Başka bir vaka ise tramvayda biletsiz yakalanan 21 yaşındaki bir genç. Yakalandıktan sonra "Kuaşi kardeşler sadece başlangıç; daha fazla insanı öldürmek için ben de onlarla olmalıydım" dediği iddia edildiği için 10 ay hapis cezasına mahkum edildi.

Birkaç vaka çoktan kovuşturmaya tabi oldu ve hızlandırılmış prosedür uyarınca mahkum edildi.

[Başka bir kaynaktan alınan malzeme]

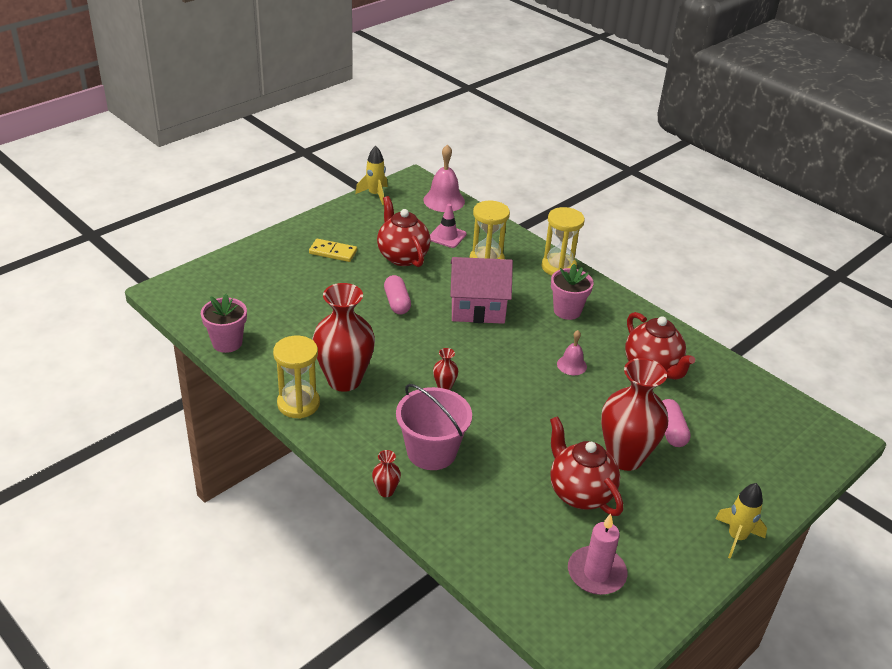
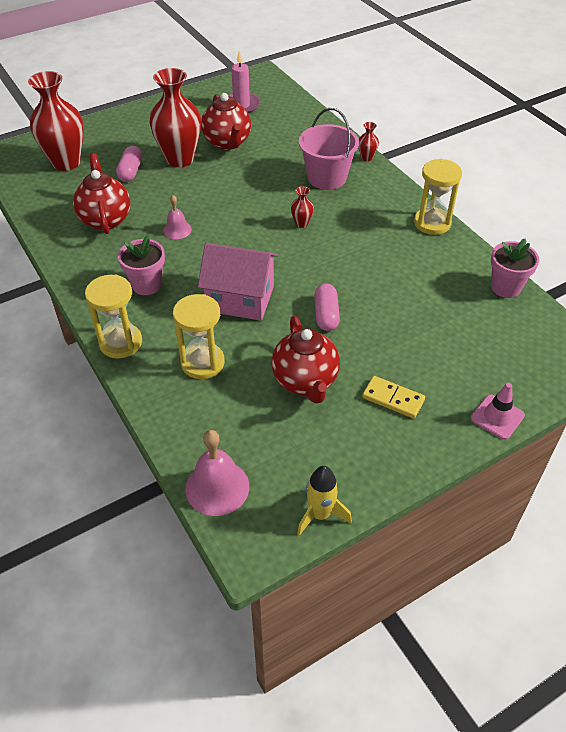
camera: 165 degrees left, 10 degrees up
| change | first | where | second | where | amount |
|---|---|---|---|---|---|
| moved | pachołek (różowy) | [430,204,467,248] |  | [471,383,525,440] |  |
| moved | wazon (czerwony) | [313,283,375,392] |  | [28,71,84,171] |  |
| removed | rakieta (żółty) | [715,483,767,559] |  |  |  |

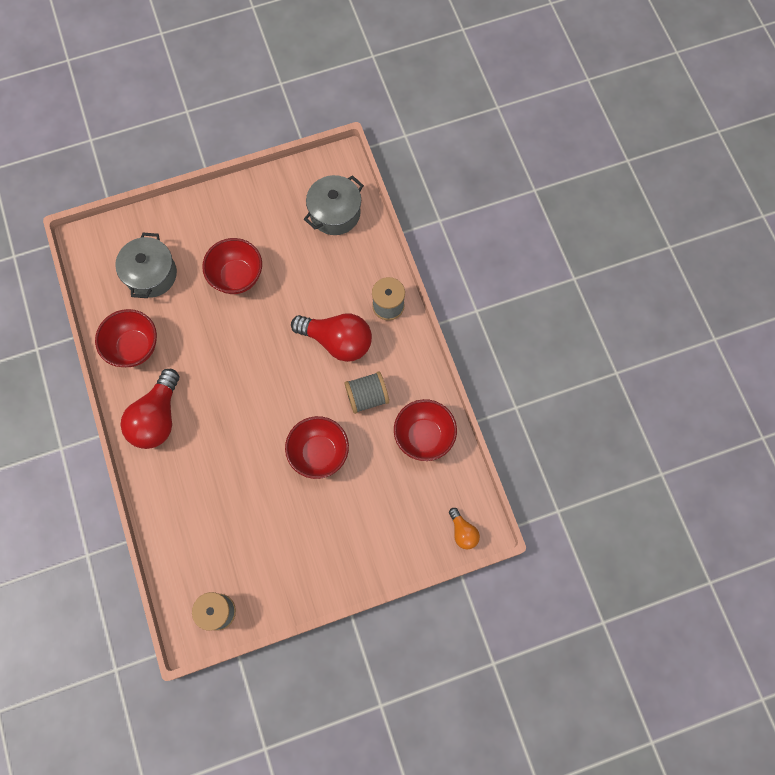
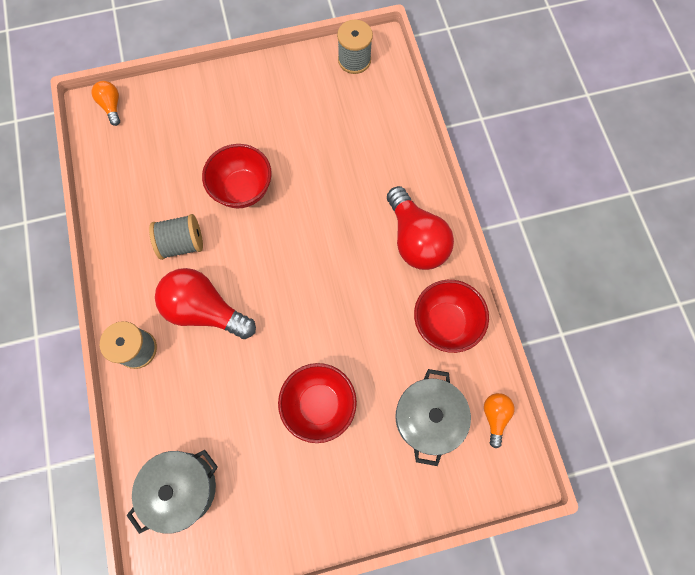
camera: 175 degrees left, 0 degrees up
| change | first | where | second | where | amount |
|---|---|---|---|---|---|
| turned | żarówka (czerwony) | [121,369,179,449] |  | [387,186,454,270] | 135 degrees clockwise |
| removed | miska (czerwony) | [394,399,457,461] |  |  |  |
| added |  |  | żarówka (pomarańczowy) | [484,393,515,448] |  |

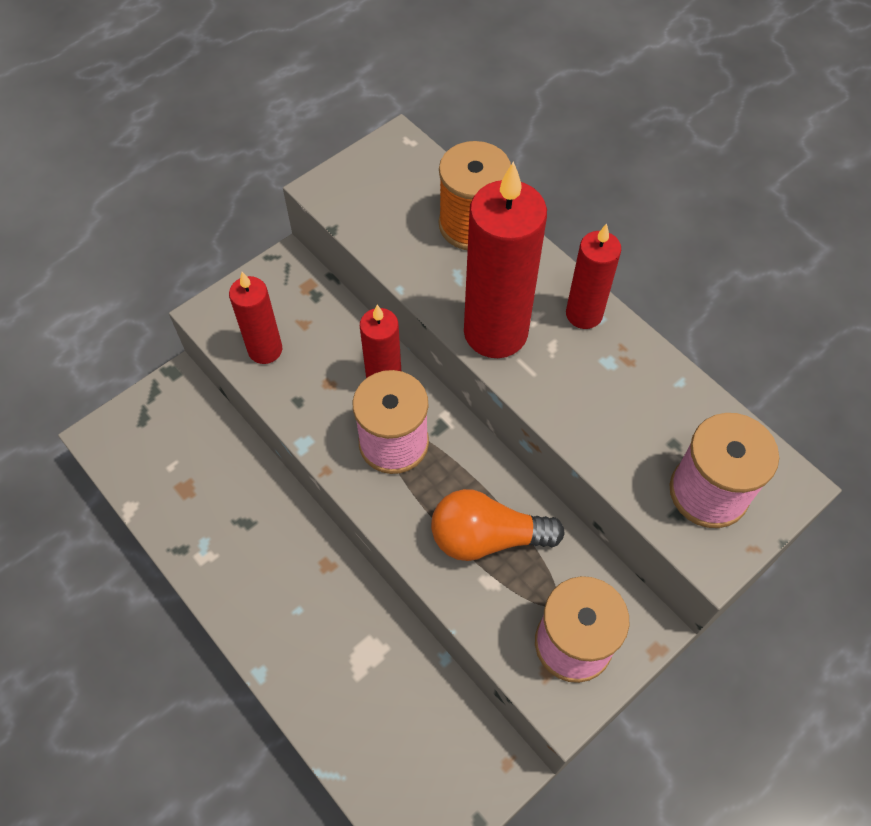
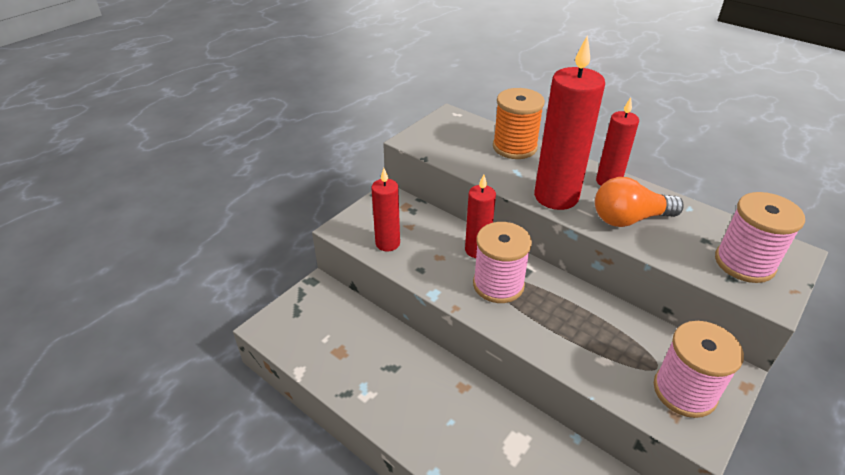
camera: 10 degrees left, 20 degrees down
| change | first | where | second | where | amount |
|---|---|---|---|---|---|
| moved | żarówka (pomarańczowy) | [431,489,565,561] |  | [595,177,684,227] |  |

Bu tutuklamalar, soruşturmalar ve mahkumiyetler 12 Ocak Pazartesi günü yayımlanan bir genelgenin ardından gerçekleşti. Genelgede Adalet Bakanı Christiane Taubira, savcılara "dini inançları sebebiyle birine karşı işlenen kabahat, nefret ya da aşağılama dile getirilen ya da gerçekleştirilenlerle mücadele edilip büyük bir azimle peşine düşülmesi" talimarı verildi.

Cumhuriyet’in Charlie Hebdo karikatürlerini basması ile ilgili soruşturma açmak ifade özgürlüğüne bir darbedir

Uluslararası insancıl hukuk uyarınca hükümetlerin ayrımcılık, düşmanlık ya da şiddete varan,  ulusal, ırk temelli ve din temelli nefret oluşturan savunuculuğu yasaklama yükümlülüğü mevcut. Ama "terörle mücadele" gibi muğlak bir şekilde tanımlanmış suçlar, şüphesiz ki birçok kişiye saldırgan gelebilecek fakat diğerlerini şiddet ya da ayrımcılığa sevk etmekten uzak söylemleri ya da diğer ifade şekillerinin suç sayılması riskini taşıyor.

Terörün engellenmesi ile ilgili uluslararası sözleşmeler, terör suçunun teşvik edilmesinin suç sayılmasını gerektiriyor. Fakat, "terörle mücadele" gibi nosyonların gerekli kasıt ya da bu tarz bir şiddete doğrudan ve hemen sebep olma olasılığı olmadan yapılan beyanların suç sayılması için kullanılması riski var.

Dalhuisen, "İfade özgürlüğünün gözdesi yoktur. Şu an tepki niteliğinde yapılan kovuşturmaların değil, herkesin hakkına saygı duyan ve insanların hayatlarını koruyan ölçülü tepkilerin zamanı" dedi.